Since the worldwide eradication of smallpox in 1980, orthopoxvirus vaccines had been used nearly exclusively by persons at risk for occupational exposure to orthopoxviruses, including Monkeypox virus, the virus that causes mpox. However, during recent years, the epidemiology of mpox has been changing in countries where the animal reservoirs are believed to live and where endemic transmission has been known to occur for decades. CDC issues outbreak-specific vaccination recommendations based on the epidemiology at the time specific cases or clusters are identified; however, because of the increased risk for U.S. mpox outbreaks, the Advisory Committee on Immunization Practices (ACIP) reviewed results from a previously performed modified Grading of Recommendations Assessment, Development, and Evaluation of the 2-dose JYNNEOS (smallpox and mpox vaccine, live, nonreplicating) vaccination series and an Evidence to Recommendations (EtR) framework addressing multiple domains (e.g., benefits, harms, and target population values and preferences). Based on this assessment, ACIP recommended the use of JYNNEOS (a live, replication-deficient vaccinia virus vaccine) for persons aged ≥18 years at risk for mpox during an mpox outbreak (irrespective of clade). Because the cause of future mpox outbreaks and the populations affected by these outbreaks remain uncertain, public health authorities will continue to issue outbreak-specific vaccination guidance when outbreaks occur. A clade IIb mpox outbreak that began in 2022 continued to cause substantial morbidity and mortality >1 year later. Although CDC had issued outbreak-specific vaccination guidance, it was anticipated that the outbreak would be protracted. For this reason, ACIP reviewed a second EtR framework about outbreaks and in 2023 recommended JYNNEOS for persons aged ≥18 years at risk for acquiring mpox during the multinational clade IIb outbreak. As of 2025, cases continue to occur; however, the future need for the recommendation will be reassessed as the outbreak evolves. Mpox vaccination is not routinely recommended for health care personnel during mpox outbreaks, including during the ongoing clade IIb outbreak.

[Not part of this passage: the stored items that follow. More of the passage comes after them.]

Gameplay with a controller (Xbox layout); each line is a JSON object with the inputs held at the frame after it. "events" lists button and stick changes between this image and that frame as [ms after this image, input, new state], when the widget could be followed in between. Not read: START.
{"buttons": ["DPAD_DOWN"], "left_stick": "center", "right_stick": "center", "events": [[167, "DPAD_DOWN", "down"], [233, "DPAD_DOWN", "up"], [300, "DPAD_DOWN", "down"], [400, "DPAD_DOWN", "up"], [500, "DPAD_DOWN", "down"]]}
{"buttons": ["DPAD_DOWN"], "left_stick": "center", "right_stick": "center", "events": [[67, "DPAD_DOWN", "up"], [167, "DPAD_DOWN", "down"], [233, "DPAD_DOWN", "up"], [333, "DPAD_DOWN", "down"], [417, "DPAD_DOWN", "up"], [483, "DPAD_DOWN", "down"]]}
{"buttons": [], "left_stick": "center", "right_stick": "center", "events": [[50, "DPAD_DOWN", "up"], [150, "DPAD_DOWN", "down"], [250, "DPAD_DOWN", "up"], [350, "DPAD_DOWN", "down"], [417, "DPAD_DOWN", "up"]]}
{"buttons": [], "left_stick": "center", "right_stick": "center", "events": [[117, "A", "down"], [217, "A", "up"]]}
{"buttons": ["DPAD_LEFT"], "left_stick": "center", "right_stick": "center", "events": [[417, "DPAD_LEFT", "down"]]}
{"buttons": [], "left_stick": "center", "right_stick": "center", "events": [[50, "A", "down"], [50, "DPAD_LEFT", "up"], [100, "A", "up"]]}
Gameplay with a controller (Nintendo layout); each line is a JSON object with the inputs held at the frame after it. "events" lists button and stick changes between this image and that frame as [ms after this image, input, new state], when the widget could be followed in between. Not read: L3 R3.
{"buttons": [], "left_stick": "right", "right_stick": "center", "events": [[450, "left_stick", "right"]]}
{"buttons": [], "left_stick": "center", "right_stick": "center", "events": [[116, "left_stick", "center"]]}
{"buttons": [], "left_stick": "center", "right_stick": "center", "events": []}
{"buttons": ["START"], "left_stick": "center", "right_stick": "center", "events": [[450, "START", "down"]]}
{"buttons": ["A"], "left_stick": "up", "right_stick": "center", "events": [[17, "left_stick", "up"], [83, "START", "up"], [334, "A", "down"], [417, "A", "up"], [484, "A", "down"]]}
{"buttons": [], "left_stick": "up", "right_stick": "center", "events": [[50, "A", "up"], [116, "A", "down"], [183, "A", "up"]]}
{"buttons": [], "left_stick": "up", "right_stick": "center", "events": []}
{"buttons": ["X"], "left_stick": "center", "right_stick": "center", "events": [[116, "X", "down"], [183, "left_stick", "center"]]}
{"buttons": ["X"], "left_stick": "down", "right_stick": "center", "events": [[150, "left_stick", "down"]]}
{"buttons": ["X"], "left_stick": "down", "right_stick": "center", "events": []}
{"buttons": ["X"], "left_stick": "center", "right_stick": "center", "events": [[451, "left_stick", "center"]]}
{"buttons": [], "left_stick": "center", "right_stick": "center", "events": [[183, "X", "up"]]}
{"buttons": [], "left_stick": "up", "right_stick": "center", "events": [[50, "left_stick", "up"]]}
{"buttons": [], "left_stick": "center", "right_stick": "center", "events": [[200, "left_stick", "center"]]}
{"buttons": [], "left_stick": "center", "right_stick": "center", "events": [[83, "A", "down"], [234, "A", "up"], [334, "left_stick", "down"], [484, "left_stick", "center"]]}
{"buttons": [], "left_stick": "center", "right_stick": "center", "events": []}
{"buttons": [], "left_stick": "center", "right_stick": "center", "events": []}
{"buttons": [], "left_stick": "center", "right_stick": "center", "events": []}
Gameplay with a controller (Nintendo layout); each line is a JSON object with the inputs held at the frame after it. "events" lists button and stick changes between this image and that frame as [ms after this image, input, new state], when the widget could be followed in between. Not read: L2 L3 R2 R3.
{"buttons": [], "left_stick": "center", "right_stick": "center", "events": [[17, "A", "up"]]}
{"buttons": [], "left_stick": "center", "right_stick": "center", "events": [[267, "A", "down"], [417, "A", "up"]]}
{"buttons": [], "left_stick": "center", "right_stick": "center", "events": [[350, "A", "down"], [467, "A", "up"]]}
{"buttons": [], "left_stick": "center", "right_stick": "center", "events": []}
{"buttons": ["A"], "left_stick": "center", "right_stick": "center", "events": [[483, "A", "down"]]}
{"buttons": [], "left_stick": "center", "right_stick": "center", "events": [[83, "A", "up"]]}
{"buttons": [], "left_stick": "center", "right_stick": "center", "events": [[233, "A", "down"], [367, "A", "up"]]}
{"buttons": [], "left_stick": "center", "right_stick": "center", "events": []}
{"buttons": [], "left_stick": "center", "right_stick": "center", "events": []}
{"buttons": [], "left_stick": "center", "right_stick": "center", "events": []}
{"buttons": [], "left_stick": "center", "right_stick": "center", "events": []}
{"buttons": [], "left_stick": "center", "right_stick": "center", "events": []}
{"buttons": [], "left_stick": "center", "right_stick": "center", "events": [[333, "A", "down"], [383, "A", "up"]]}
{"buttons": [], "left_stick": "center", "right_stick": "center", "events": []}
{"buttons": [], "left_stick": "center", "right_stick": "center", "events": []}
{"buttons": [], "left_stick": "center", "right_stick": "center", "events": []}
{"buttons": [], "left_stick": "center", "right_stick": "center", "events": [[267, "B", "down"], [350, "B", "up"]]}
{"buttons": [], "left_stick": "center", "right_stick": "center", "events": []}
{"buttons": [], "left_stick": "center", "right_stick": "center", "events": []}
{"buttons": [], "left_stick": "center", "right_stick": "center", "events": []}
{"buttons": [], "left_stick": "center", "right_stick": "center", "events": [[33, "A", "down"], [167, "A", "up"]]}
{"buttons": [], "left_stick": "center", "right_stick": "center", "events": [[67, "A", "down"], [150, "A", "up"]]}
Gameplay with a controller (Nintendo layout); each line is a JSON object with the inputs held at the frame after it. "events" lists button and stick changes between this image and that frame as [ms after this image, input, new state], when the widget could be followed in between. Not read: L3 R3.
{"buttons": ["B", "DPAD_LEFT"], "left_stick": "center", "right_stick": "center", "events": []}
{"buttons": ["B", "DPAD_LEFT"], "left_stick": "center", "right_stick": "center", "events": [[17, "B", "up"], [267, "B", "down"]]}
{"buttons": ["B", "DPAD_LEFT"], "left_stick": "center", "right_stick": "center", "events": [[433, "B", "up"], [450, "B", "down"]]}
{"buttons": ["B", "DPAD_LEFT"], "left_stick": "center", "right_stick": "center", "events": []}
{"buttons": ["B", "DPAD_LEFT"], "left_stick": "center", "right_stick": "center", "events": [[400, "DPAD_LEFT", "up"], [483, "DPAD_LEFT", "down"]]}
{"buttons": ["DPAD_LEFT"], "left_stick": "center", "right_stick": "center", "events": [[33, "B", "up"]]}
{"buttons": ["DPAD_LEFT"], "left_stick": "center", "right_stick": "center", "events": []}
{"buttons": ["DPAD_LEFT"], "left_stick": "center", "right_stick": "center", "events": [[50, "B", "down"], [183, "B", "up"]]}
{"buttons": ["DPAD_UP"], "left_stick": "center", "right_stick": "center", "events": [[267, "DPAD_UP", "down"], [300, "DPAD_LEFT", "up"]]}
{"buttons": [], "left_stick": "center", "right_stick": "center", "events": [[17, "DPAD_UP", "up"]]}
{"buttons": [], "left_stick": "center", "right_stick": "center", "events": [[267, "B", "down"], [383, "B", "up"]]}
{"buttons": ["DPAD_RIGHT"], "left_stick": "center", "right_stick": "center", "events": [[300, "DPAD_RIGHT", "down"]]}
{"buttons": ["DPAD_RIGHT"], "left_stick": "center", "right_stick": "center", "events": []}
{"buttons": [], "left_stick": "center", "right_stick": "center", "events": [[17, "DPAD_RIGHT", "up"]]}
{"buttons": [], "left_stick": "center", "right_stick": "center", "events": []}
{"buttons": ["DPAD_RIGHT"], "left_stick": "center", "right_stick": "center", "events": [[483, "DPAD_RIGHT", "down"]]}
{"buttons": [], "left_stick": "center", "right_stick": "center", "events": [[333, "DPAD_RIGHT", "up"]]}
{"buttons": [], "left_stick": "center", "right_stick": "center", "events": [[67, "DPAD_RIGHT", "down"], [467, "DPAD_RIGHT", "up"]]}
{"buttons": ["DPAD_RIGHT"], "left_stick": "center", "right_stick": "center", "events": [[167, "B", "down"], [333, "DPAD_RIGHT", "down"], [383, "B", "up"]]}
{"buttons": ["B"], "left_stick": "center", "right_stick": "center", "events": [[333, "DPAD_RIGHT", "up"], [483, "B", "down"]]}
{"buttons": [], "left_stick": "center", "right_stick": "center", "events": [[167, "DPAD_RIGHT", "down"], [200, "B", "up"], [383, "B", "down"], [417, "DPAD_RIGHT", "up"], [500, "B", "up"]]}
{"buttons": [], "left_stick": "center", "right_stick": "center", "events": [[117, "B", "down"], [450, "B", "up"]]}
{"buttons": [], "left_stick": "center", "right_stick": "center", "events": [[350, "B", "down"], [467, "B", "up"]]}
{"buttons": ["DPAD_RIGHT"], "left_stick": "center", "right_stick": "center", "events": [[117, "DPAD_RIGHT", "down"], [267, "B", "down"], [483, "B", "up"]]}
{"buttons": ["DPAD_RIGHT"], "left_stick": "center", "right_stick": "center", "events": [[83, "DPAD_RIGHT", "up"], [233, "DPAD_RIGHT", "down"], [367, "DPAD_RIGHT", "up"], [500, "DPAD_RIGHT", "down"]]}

自1980年天花在全球范围内被消灭以来,正痘病毒疫苗几乎仅用于有职业暴露于正痘病毒风险的人群,包括猴痘病毒(即导致猴痘的病毒)。然而,近年来,在据信存在动物宿主且已知有地方流行传播数十年的国家,猴痘的流行病学情况一直在变化。美国疾病控制与预防中心(CDC)根据特定病例或聚集性病例被发现时的流行病学情况发布针对疫情的疫苗接种建议;然而,由于美国猴痘疫情风险增加,免疫实践咨询委员会(ACIP)审查了先前进行的2剂次JYNNEOS(天花和猴痘疫苗,活的、非复制型)疫苗接种系列的改良推荐评估、制定和评价结果,以及一个涉及多个领域(如益处、危害以及目标人群的价值观和偏好)的证据到推荐(EtR)框架。基于这一评估,ACIP建议在猴痘疫情期间,对于年龄≥18岁且有猴痘感染风险的人群(无论进化枝)使用JYNNEOS(一种活的、复制缺陷型痘苗病毒疫苗)。由于未来猴痘疫情的成因以及受这些疫情影响的人群仍不确定,公共卫生当局在疫情发生时将继续发布针对疫情的疫苗接种指导。始于2022年的IIb进化枝猴痘疫情在1年多后仍继续导致大量发病和死亡。尽管CDC已发布针对疫情的疫苗接种指导,但预计疫情将持续很长时间。出于这个原因,ACIP在2023年审查了关于疫情的第二个EtR框架,并建议在多国IIb进化枝疫情期间,对于年龄≥18岁且有感染猴痘风险的人群使用JYNNEOS。截至2025年,病例仍在持续出现;然而,随着疫情的发展,将重新评估该推荐的未来需求。在猴痘疫情期间,包括在当前的IIb进化枝疫情期间,通常不建议医护人员接种猴痘疫苗。